Angola’s Isabel dos Santos added to $400 million London lawsuit over unpaid loans

By Sam Tobin

LONDON (Reuters) – Angolan billionaire Isabel dos Santos, daughter of the country’s former president, can be personally added to a $400 million lawsuit brought by Angolan telecoms operator Unitel against a company she owns, London’s High Court ruled on Thursday.

Unitel sued dos Santos’ Dutch company Unitel International Holdings (UIH) in 2020 over loans that were provided in 2012 and 2013, when dos Santos was a director of Unitel, to fund UIH’s acquisition of shares in telecoms companies.

The loans were not repaid and around $395 million plus interest remains outstanding, Unitel’s lawyers said on Tuesday.

The two companies are not related despite having the same name and dos Santos, who owns UIH, resigned as a director of Unitel in 2020.

Unitel had applied to personally add dos Santos – Africa’s first female billionaire, whose father Jose Eduardo dos Santos ruled Angola for 38 years until 2017 – to its case against UIH.

Judge Mark Pelling ruled on Thursday that dos Santos should be added to the existing lawsuit.

He said Unitel has a “realistic prospect of success” in relation to its allegations that dos Santos breached her duties as a director of Unitel.

Dos Santos “vehemently denies that she has breached any of her director’s duties”, her lawyer Richard Hill said in court filings on Tuesday.

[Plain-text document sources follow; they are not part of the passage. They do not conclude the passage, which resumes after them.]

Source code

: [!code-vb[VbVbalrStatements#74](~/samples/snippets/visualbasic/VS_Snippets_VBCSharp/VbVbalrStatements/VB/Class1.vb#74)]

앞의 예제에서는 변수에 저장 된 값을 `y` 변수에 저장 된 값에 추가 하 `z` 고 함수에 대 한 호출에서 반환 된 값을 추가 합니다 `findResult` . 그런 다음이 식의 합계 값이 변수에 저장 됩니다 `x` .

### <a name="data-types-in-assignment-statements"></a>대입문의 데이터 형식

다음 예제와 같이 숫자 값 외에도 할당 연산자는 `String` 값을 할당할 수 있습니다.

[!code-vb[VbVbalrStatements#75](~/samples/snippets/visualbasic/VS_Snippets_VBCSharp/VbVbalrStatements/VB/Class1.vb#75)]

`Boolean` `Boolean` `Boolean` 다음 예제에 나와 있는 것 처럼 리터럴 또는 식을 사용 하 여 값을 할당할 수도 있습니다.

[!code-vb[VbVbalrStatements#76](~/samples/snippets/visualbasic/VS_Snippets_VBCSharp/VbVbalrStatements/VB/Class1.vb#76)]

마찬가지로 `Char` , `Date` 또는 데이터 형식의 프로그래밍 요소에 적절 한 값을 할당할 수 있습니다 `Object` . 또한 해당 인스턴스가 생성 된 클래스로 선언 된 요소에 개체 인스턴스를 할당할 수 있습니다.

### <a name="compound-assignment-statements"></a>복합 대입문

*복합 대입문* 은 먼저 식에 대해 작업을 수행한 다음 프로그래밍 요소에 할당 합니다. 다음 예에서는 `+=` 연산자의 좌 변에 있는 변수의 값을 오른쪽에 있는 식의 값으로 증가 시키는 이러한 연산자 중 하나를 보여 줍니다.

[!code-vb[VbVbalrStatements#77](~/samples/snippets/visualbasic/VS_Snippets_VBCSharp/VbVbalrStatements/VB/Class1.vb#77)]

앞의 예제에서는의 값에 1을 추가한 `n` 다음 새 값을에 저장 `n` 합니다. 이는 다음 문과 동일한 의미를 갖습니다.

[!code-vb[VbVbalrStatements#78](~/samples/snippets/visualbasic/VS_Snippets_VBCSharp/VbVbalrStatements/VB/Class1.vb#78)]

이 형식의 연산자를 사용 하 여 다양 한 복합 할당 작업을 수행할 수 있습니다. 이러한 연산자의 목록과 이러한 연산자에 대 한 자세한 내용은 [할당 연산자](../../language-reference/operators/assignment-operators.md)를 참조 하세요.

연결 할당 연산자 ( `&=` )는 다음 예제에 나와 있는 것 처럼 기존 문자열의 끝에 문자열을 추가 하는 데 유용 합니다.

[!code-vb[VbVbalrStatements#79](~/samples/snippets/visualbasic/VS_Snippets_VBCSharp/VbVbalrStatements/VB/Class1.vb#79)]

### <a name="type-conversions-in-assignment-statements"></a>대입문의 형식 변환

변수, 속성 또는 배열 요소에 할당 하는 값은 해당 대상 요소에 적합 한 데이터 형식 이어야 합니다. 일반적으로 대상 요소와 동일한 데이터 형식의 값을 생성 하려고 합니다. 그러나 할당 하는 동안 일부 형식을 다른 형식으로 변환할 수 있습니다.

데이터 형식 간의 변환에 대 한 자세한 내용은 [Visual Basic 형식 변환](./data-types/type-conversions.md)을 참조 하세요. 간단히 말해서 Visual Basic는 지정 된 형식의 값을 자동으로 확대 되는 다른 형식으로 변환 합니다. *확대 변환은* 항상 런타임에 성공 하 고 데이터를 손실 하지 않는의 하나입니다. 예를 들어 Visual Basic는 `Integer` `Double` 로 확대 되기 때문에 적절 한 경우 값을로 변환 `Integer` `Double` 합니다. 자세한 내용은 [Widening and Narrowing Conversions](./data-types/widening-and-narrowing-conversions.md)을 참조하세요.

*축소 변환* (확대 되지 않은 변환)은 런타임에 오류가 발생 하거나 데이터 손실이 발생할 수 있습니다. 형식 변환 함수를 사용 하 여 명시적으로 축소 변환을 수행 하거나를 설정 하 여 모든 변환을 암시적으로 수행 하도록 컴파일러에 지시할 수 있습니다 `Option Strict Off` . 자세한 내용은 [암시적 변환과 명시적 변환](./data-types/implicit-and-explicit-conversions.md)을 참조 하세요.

Her lawyers also argue that Unitel is responsible for UIH’s inability to pay, because of its alleged role in the “unlawful seizure by the Angolan state of UIH’s assets”. Unitel denies any involvement in the asset seizure.

Dos Santos has faced corruption accusations for years, including allegations by Angola that she and her husband steered $1 billion in state funds to companies in which they held stakes during her father’s presidency, including oil giant Sonangol.

Around $1 billion of her assets in Angola were seized last year, while other assets linked to her have been seized in Portugal.

Dos Santos, who says she lives in Dubai, has repeatedly denied any wrongdoing and her lawyers have described the allegations against her as part of a “political conspiracy”.